··· Provided records ···

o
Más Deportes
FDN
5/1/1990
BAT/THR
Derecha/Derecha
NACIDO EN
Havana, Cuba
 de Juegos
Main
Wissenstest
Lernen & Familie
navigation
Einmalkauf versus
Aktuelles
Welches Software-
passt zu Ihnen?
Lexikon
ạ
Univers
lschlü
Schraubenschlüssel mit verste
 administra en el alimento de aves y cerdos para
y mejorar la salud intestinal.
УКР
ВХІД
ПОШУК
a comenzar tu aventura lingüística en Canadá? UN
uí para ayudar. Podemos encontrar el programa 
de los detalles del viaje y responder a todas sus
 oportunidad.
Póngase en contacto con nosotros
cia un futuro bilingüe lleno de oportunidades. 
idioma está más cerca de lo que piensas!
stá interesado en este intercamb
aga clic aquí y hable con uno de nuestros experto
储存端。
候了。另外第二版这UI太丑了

···
··· Provided records ···

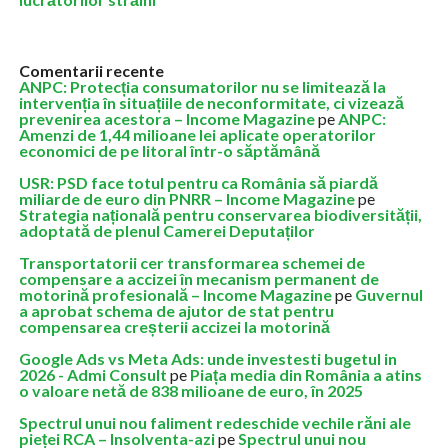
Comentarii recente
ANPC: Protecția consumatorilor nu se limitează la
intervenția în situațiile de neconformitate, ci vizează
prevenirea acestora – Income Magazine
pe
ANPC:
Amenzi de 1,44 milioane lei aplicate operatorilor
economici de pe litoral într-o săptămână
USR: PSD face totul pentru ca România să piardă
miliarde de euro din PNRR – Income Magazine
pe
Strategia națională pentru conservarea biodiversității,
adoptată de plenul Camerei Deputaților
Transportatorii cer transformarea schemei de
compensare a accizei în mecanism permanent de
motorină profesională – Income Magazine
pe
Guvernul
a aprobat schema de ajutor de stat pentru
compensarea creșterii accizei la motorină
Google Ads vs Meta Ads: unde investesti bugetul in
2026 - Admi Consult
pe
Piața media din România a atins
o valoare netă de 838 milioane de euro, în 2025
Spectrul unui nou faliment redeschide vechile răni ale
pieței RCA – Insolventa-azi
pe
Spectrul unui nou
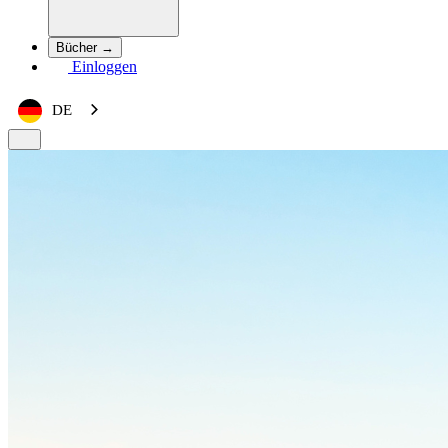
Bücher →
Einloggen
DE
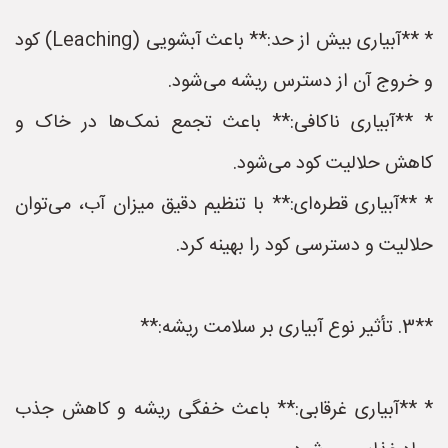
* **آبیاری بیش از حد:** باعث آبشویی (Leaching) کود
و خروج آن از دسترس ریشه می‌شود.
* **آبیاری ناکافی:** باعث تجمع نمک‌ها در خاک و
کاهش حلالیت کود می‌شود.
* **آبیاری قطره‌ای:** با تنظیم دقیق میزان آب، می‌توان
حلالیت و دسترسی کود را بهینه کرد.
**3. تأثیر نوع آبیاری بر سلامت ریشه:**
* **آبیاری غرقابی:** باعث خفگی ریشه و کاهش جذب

···
··· Provided records ···

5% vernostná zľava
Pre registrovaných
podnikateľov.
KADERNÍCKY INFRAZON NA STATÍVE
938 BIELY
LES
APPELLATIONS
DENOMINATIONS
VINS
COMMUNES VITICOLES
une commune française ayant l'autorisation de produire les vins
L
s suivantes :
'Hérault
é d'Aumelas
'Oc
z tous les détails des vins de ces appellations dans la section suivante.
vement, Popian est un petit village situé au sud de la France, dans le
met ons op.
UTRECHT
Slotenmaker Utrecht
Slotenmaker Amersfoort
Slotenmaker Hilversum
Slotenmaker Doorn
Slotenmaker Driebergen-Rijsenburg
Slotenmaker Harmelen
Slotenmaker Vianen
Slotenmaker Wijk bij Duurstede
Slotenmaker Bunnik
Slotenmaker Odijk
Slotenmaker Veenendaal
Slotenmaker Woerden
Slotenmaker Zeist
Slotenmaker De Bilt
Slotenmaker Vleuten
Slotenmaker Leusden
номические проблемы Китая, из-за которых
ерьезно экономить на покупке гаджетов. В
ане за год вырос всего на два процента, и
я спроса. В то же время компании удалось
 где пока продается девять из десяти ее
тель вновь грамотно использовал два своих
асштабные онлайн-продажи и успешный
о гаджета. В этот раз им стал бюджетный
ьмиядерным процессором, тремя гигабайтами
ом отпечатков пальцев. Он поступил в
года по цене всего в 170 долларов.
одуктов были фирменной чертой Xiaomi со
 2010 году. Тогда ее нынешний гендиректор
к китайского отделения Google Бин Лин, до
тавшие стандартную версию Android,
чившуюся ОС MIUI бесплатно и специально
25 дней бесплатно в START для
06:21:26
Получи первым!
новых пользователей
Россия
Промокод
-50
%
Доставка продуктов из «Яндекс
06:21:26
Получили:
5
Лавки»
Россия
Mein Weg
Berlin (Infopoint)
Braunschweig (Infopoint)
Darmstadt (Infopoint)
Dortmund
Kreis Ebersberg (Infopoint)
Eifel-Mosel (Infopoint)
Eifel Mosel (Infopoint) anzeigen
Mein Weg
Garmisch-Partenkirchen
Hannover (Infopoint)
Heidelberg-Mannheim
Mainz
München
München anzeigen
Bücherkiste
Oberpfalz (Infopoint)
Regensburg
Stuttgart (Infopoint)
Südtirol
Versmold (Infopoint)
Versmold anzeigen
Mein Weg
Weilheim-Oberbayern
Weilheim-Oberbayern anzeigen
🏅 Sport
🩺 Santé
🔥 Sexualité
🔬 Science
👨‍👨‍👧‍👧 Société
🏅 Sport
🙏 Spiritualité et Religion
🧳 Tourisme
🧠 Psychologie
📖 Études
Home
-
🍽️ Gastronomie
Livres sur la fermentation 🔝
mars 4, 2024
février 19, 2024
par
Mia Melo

···

Problem details:
Pull out each line of the entries above that contains the string "Weilheim", treating uppercase and lowercase letters as different.

Result of the task:
Weilheim-Oberbayern
Weilheim-Oberbayern anzeigen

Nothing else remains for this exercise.